BYU’s math department is reveling in a recent ranking of the best jobs of the year.
The ranking by job search site CareerCast.com named mathematician the “Best Job of the 2014,” with several other numbers-focused careers in the top ten.
“I was a little bemused,” Emily Evans, visiting assistant professor at BYU, said when she read the article. “I am a mathematician, I’m on the track to be a tenured professor, and my husband is an actuary. I guess we make good career decisions in our house.”
According to CareerCast, they make great career decisions. Tenured professors came in at second-place for best job, statistician in third place and actuary in fourth.
But out of all of these, why did mathematician come out on top?
Mathematicians reportedly have a high median salary, a 22 percent projected growth rate by 2022 and a versatility that is expected to grow in the next few years.
CareerCast rated the jobs on more than just outlook and salary. Mathematician jobs also scored high (or rather, low) on stress factors and environment based on physical demands and emotional elements.
Evans said the number of job opportunities alone allow for people to choose and keep jobs with a good environment.
“The number-one reason I would say studying mathematics is worthwhile is that it teaches you to think and to reason,” Evans said. “These thinking and reasoning skills allow you to adapt to nearly any STEM job out there that you put your mind to.”
Teaching isn’t the only career for math degrees, and emerging trends show just how many options are available. CareerCast said math is reviving, and the game changer is analytics.

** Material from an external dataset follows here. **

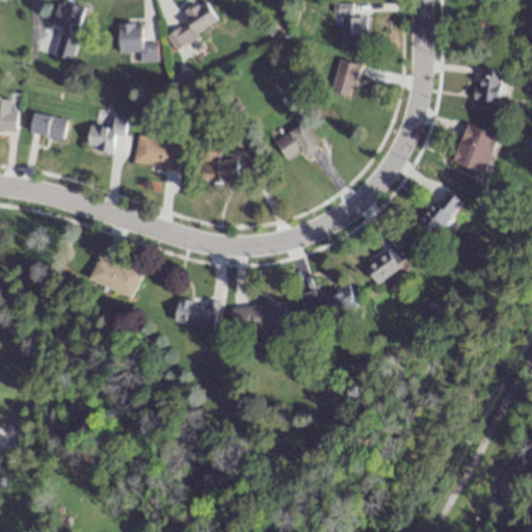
[(58,0),(52,25),(59,27),(56,40),(42,36),(38,51),(72,59),(85,6),(60,0),(58,0)]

Now more than ever, mathematicians are hired to analyze trends and forecast consumer behaviors.
Evans agreed with the website. “Analytics is on the rise because we have the ability to gather and obtain way more information about people than we ever did before,” she explained. “With the data available we can actually start to make accurate predictions about everything from what people will buy at the store to how long they will live.”
Jobs in technology, education and the sciences dominated the website’s top ten ranking, while lumberjacks and newspaper reporters took last and second to last place out of the 200 jobs listed.
CareerCast publisher Tony Lee summed up the rankings when he said, “Math skills unlock a world of career opportunities.”